Fanchon, débarrassée de la bride et même de la selle que son maître lui enleva lestement, alla flairer et saluer, d’un hennissement amical, sa paisible hôtesse, la jument du métayer. Léon, prenant la main de Jeanne, la conduisit à l’entrée d’un bâtiment écrasé et devenu informe par l’écroulement des parties supérieures. La porte étroite et basse et le couloir étranglé entre les murailles de quinze pieds d’épaisseur conduisaient à une petite pièce ronde, assez semblable à celle que Jeanne occupait au château de Boussac, à la différence près que la fente étroite et longue qui l’éclairait pouvait passer pour une fenêtre, et que l’ameublement, sans être riche, était d’un certain confortable. Il y avait là un beau lit de repos, quelques fauteuils, des livres épars sur une table d’acajou, deux fusils de chasse, un violon, des fleurets et un chapeau de paille accrochés au mur. Mais il faisait trop sombre pour que Jeanne se livrât à aucune remarque, et quoiqu’elle se sentît un peu effrayée du silence et de l’obscurité de cette demeure, elle était encore loin de se douter qu’elle fût dans la chambre de Marsillat, seule avec lui dans ce manoir où jamais sa tante n’avait demandé ni reçu l’hospitalité.

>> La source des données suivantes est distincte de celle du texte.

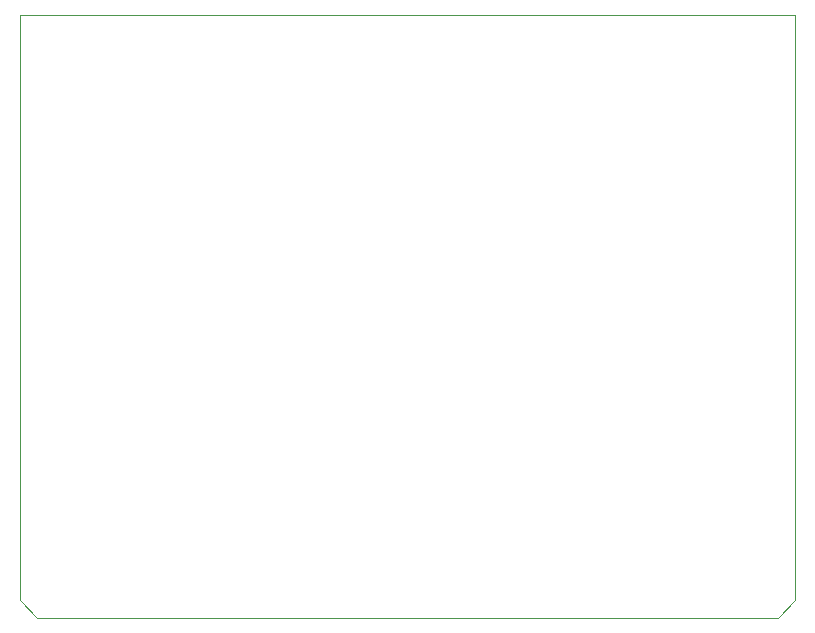
<source format=gbr>
%TF.GenerationSoftware,KiCad,Pcbnew,(5.1.10)-1*%
%TF.CreationDate,2022-07-02T15:45:43+09:00*%
%TF.ProjectId,DriveUnit_B-series(ver1.0),44726976-6555-46e6-9974-5f422d736572,rev?*%
%TF.SameCoordinates,Original*%
%TF.FileFunction,Profile,NP*%
%FSLAX46Y46*%
G04 Gerber Fmt 4.6, Leading zero omitted, Abs format (unit mm)*
G04 Created by KiCad (PCBNEW (5.1.10)-1) date 2022-07-02 15:45:43*
%MOMM*%
%LPD*%
G01*
G04 APERTURE LIST*
%TA.AperFunction,Profile*%
%ADD10C,0.050000*%
%TD*%
G04 APERTURE END LIST*
D10*
X115661100Y-79503600D02*
X115661100Y-129003600D01*
X115661100Y-129003600D02*
X117161100Y-130503600D01*
X117161100Y-130503600D02*
X179841100Y-130503600D01*
X179841100Y-130503600D02*
X181341100Y-129003600D01*
X181341100Y-129003600D02*
X181341100Y-79503600D01*
X181341100Y-79503600D02*
X115661100Y-79503600D01*
M02*

</source>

  1. Nous avons conservé ce vieux mot ; et si vous alliez parler de brebis chez nous, personne ne vous comprendrait, à moins que vous n’eussiez le soin de généraliser et de dire le brebiage ; encore n’auriez-vous pas la prononciation, et l’on vous accuserait de parler le chenfrais, c’est-à-dire le français moderne
  2. Par cette expression, les autrefois, les paysans expriment mieux que nous ce que nous disions plus haut de leur notion mystérieuse et vague des siècles écoulés.
  3. Mon vieux, ma vieille, sont des termes d’amitié entre les jeunes gens.
  4. Les antiquaires le font dériver de Montbard, la montagne des Bardes.